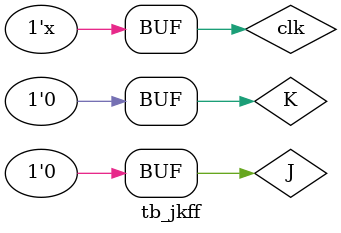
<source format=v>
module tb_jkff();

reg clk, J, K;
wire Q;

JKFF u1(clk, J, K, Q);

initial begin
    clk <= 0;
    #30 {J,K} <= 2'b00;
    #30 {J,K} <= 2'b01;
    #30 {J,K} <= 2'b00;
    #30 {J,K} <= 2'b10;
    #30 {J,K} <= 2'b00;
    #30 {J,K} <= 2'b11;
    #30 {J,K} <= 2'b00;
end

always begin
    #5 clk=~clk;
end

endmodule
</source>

◇ ◇ ◇ ◇ ◇ ◇ ◇

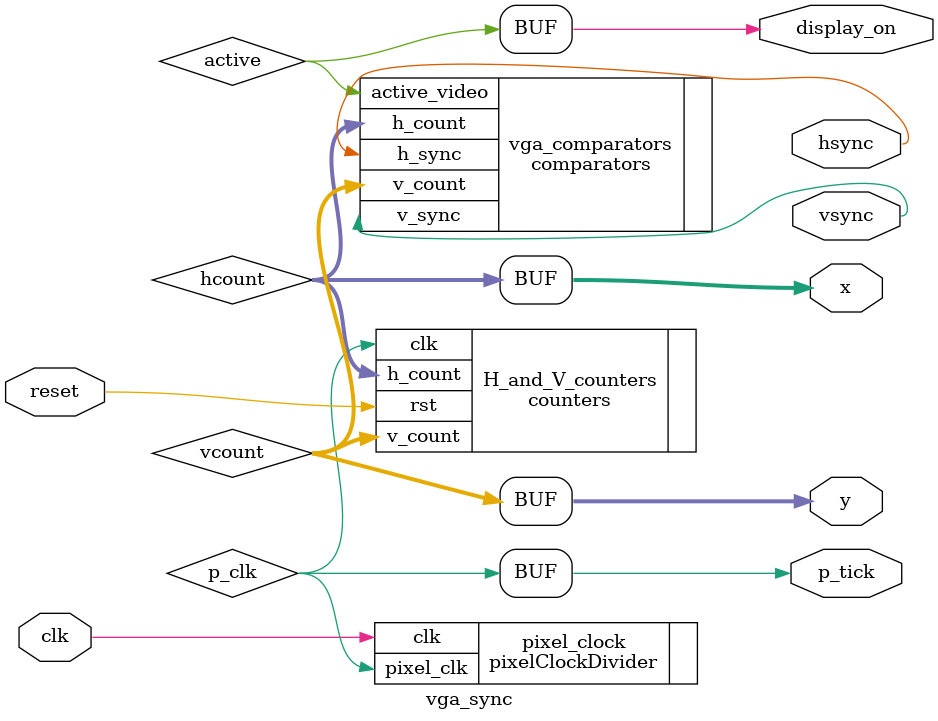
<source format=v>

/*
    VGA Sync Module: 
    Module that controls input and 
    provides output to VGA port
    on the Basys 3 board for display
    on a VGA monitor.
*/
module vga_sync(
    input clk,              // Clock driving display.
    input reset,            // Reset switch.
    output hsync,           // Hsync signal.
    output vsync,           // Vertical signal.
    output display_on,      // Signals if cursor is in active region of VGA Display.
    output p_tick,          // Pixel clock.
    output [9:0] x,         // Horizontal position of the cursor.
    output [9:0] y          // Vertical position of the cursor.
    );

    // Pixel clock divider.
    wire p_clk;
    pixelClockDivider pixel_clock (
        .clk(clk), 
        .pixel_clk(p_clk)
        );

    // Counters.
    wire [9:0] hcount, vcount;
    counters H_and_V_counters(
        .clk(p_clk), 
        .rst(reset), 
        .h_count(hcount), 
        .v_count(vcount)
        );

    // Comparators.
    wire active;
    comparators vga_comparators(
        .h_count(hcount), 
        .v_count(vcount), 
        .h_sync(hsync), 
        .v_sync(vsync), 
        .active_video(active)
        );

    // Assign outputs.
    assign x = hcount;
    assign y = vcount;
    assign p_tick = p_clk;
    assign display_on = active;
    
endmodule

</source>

◇ ◇ ◇ ◇ ◇ ◇ ◇

§ Directive
Return, unchanged, the run of lines above that opens with the line containing "reg clk, J, K;" and closes with the line containing "always begin". Include both.

§ Result of this exercise
reg clk, J, K;
wire Q;

JKFF u1(clk, J, K, Q);

initial begin
    clk <= 0;
    #30 {J,K} <= 2'b00;
    #30 {J,K} <= 2'b01;
    #30 {J,K} <= 2'b00;
    #30 {J,K} <= 2'b10;
    #30 {J,K} <= 2'b00;
    #30 {J,K} <= 2'b11;
    #30 {J,K} <= 2'b00;
end

always begin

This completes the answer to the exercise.